- _WHAT TO PRODUCE_
With pictures excluded, copy word for word the lines in the data below from the line containing "Skoda Karoq Forum" through the line containing "[Ensavoirpl".
··········
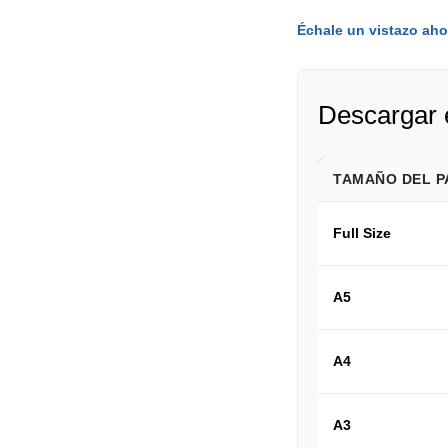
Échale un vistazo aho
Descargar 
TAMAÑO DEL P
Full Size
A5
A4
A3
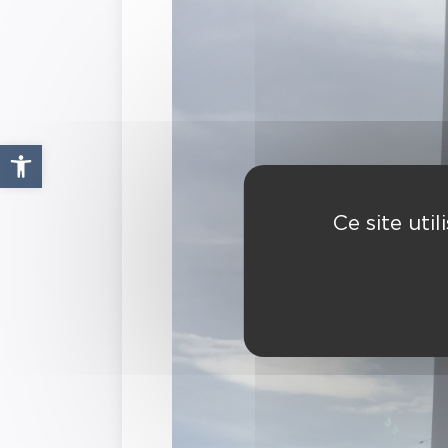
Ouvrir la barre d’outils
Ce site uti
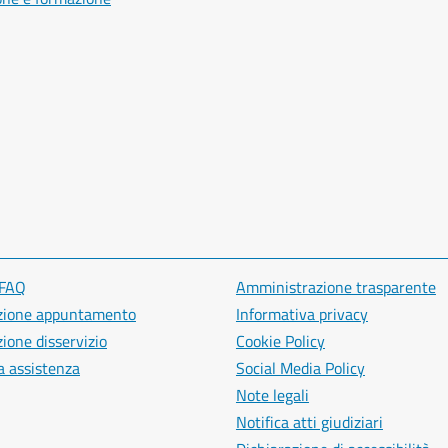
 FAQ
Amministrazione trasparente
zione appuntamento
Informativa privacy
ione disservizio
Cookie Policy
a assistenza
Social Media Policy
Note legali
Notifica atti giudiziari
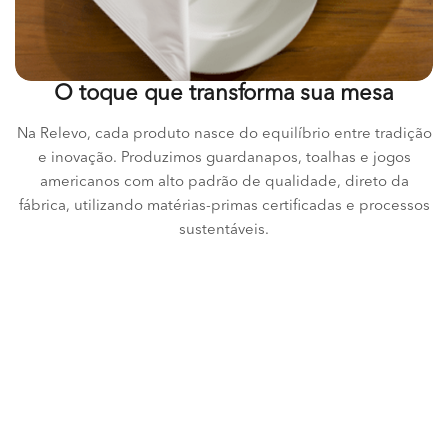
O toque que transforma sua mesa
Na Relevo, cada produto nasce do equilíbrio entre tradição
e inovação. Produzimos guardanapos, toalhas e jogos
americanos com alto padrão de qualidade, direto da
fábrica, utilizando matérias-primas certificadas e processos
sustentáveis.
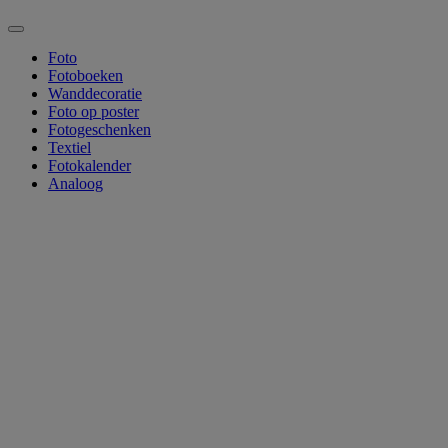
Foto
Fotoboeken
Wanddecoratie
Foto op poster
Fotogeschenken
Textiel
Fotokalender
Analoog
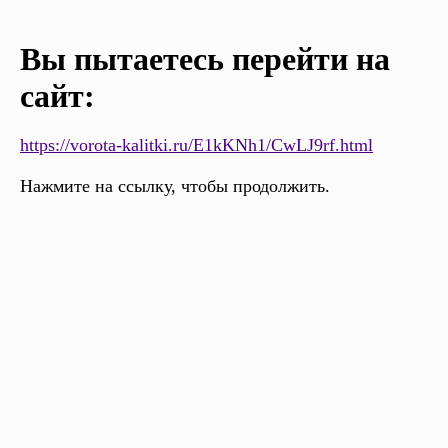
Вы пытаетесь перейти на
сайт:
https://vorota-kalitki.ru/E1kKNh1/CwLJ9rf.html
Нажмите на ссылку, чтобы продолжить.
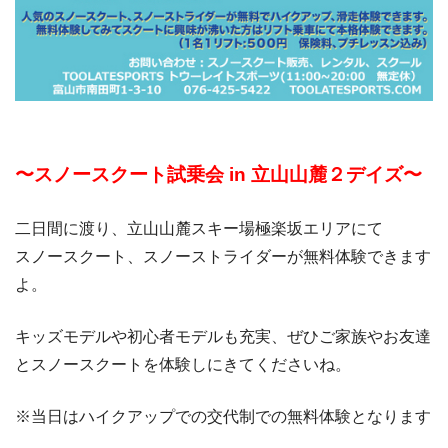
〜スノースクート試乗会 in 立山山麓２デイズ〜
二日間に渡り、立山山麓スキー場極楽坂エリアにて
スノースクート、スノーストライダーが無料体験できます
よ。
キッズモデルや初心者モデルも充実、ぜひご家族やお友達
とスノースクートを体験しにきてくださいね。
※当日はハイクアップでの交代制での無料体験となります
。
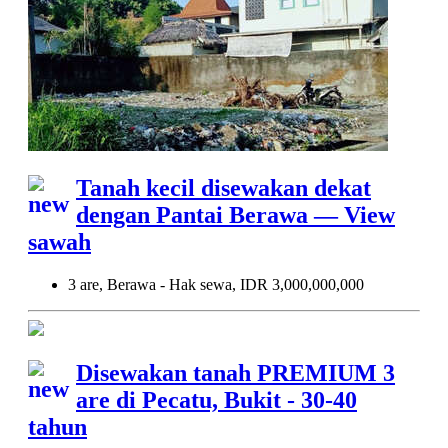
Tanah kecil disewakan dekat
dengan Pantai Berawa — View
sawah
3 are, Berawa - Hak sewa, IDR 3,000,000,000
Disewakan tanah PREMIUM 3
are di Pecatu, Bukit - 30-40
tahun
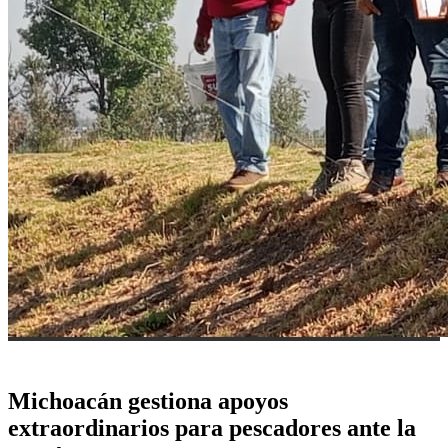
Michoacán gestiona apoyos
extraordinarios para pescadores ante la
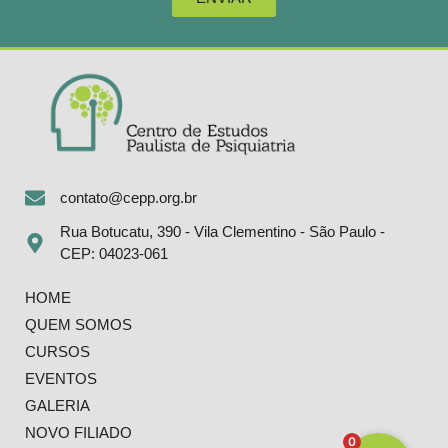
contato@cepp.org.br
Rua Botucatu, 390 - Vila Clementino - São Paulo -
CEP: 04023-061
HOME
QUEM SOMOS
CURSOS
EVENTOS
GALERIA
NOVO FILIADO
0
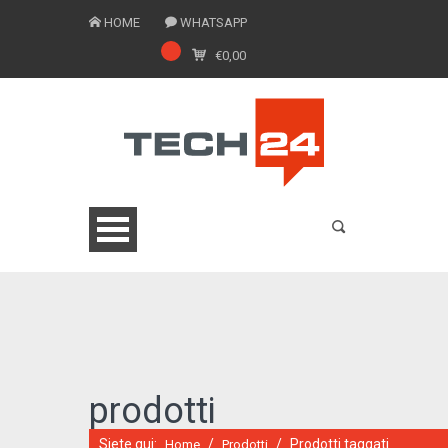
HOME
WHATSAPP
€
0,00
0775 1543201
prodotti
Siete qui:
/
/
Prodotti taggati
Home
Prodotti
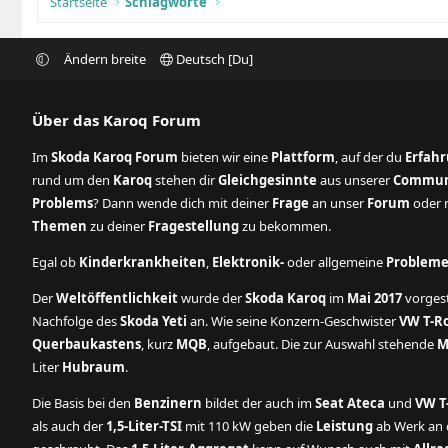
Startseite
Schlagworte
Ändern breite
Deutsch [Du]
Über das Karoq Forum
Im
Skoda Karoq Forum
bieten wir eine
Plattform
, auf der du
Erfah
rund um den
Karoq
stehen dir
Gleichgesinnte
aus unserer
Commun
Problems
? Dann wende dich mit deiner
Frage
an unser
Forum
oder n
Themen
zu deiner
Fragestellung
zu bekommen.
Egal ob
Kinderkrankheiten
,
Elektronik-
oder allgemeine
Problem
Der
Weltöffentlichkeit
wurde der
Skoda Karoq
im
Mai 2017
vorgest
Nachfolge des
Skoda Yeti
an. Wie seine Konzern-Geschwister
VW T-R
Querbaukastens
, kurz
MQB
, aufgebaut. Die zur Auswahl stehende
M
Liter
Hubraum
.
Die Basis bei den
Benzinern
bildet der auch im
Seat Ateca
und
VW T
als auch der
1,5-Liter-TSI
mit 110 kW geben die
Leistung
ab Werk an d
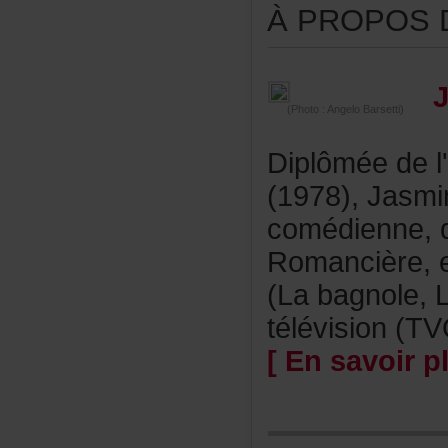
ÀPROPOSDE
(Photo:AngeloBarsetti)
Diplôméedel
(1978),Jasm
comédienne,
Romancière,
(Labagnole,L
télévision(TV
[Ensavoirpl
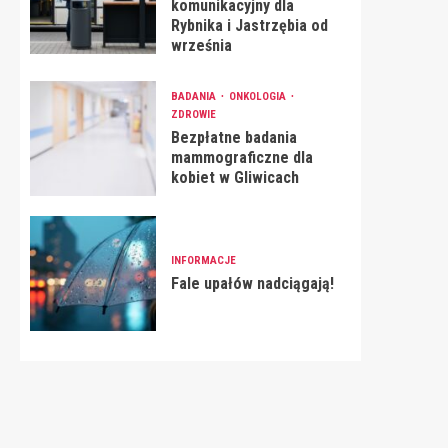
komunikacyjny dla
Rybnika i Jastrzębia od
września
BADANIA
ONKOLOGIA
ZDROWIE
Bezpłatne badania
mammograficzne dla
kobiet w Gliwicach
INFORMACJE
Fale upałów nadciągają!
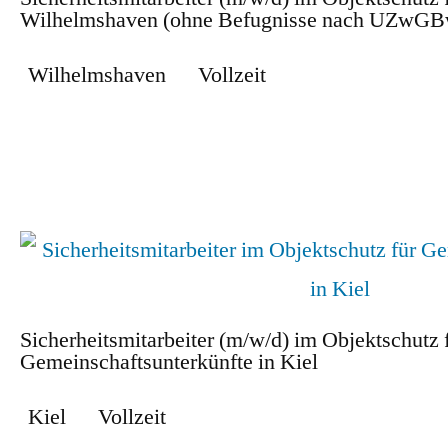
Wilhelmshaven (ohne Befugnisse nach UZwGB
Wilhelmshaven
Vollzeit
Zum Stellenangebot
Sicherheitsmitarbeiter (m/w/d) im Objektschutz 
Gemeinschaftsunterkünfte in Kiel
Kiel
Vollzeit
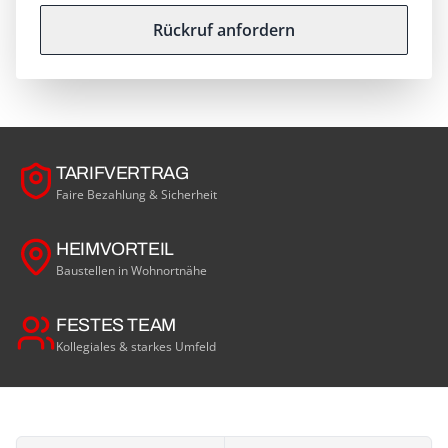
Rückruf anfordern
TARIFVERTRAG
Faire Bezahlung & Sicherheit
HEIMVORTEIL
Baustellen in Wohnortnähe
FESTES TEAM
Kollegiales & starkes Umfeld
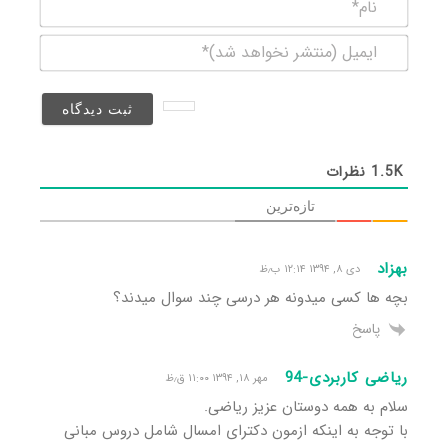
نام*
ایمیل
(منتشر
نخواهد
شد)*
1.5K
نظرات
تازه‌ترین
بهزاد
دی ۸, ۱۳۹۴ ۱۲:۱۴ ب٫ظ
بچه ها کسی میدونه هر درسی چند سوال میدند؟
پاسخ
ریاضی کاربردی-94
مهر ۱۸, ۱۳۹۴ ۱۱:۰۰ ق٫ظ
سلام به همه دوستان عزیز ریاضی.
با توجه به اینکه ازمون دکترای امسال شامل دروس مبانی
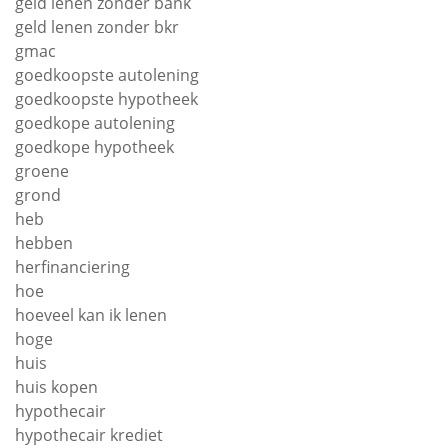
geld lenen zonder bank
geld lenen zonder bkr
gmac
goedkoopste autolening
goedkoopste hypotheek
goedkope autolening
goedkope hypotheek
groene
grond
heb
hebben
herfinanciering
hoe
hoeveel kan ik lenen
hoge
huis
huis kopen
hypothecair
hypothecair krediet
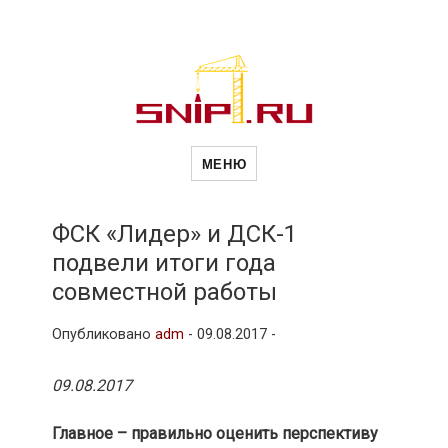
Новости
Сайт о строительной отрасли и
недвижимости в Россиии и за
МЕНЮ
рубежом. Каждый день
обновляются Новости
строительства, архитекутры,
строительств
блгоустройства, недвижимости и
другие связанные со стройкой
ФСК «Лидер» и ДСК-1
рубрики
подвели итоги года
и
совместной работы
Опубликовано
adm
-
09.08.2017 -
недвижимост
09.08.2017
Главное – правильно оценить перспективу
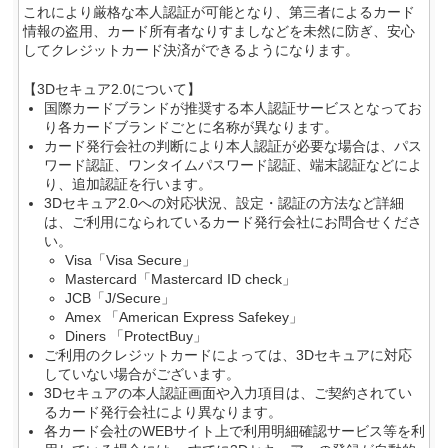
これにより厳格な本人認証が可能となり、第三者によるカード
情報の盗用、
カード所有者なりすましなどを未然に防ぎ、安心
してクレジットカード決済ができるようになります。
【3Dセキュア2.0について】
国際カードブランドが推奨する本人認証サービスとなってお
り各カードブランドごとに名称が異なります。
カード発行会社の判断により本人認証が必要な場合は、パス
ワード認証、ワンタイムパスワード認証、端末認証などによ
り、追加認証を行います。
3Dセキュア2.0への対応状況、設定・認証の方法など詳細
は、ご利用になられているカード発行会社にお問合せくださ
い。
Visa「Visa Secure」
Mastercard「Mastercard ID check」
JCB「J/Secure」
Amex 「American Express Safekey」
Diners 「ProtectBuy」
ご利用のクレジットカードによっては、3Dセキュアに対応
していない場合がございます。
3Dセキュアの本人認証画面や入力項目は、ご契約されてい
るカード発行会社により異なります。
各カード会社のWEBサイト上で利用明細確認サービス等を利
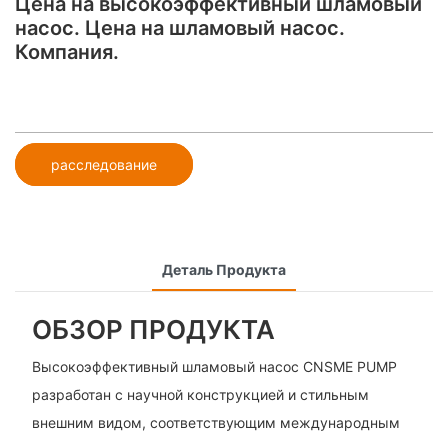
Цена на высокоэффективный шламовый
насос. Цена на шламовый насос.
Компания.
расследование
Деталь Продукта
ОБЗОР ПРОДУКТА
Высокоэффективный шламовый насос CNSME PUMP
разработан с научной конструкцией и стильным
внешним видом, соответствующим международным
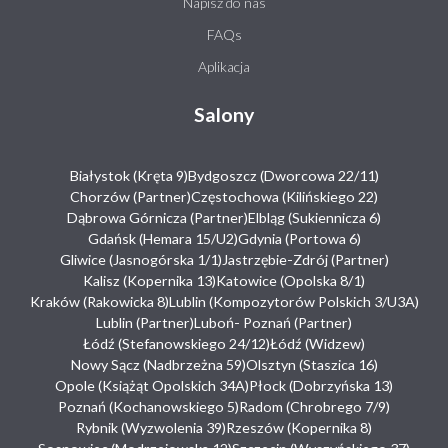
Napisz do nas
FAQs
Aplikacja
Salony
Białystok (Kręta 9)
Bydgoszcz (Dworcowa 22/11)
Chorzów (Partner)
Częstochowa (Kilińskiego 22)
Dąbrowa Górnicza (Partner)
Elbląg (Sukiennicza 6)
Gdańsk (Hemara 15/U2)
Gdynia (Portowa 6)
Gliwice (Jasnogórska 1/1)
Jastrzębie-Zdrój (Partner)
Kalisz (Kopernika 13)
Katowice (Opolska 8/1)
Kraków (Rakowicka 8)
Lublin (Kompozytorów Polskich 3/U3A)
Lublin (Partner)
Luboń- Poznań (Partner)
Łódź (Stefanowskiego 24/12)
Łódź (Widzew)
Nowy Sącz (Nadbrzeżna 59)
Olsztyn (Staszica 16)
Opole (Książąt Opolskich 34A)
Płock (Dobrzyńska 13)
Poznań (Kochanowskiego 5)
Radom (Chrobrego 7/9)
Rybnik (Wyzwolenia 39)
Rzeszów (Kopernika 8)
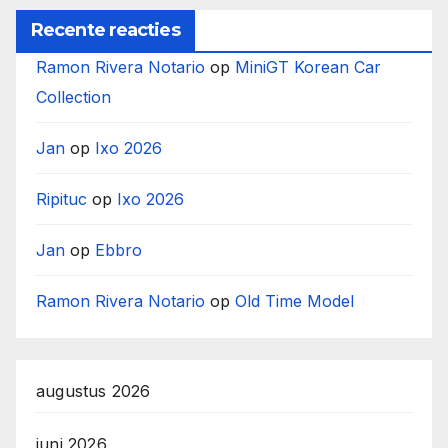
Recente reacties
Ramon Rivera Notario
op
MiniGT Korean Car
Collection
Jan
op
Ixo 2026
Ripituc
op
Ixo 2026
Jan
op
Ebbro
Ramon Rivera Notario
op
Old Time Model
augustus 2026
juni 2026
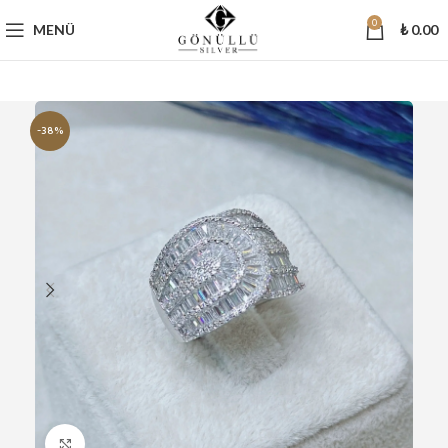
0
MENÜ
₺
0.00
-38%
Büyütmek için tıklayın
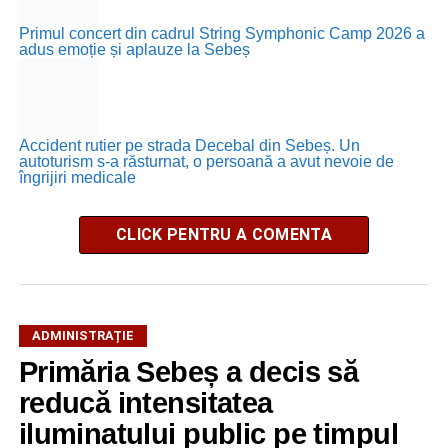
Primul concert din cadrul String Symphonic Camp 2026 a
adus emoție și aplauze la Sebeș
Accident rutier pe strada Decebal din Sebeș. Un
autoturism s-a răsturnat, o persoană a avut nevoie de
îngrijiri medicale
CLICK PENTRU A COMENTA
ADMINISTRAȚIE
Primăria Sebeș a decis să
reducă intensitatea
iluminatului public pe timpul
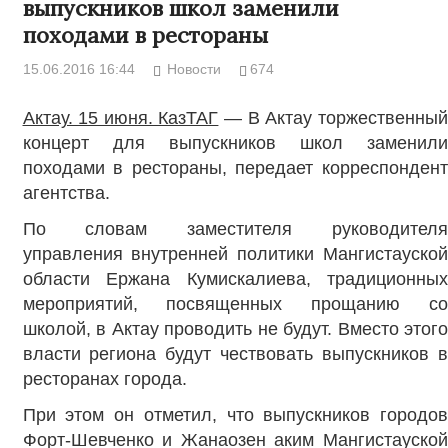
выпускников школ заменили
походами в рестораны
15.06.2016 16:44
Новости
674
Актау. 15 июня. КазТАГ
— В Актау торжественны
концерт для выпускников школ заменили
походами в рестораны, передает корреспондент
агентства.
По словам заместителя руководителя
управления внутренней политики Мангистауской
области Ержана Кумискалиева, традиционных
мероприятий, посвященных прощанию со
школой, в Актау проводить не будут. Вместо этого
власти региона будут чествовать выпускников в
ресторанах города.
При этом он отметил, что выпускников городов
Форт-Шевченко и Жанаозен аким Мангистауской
··········
- _RESPONSE BOX_
Skoda Karoq Forum
bieten wir eine
Plattform
, auf der du
Erfah
rund um den
Karoq
stehen dir
Gleichgesinnte
aus unserer
Commun
Problems
? Dann wende dich mit deiner
Frage
an unser
Forum
oder n
Themen
zu deiner
Fragestellung
zu bekommen.
Egal ob
Kinderkrankheiten
,
Elektronik-
oder allgemeine
Problem
Der
Weltöffentlichkeit
wurde der
Skoda Karoq
im
Mai 2017
vorgest
Nachfolge des
Skoda Yeti
an. Wie seine Konzern-Geschwister
VW T-R
Querbaukastens
, kurz
MQB
, aufgebaut. Die zur Auswahl stehende
M
Liter
Hubraum
.
Die Basis bei den
Benzinern
bildet der auch im
Seat Ateca
und
VW T
als auch der
1,5-Liter-TSI
mit 110 kW geben die
Leistung
ab Werk an d
ÀPROPOSDE
(Photo:AngeloBarsetti)
Diplôméedel
(1978),Jasm
comédienne,
Romancière,
(Labagnole,L
télévision(TV
[Ensavoirpl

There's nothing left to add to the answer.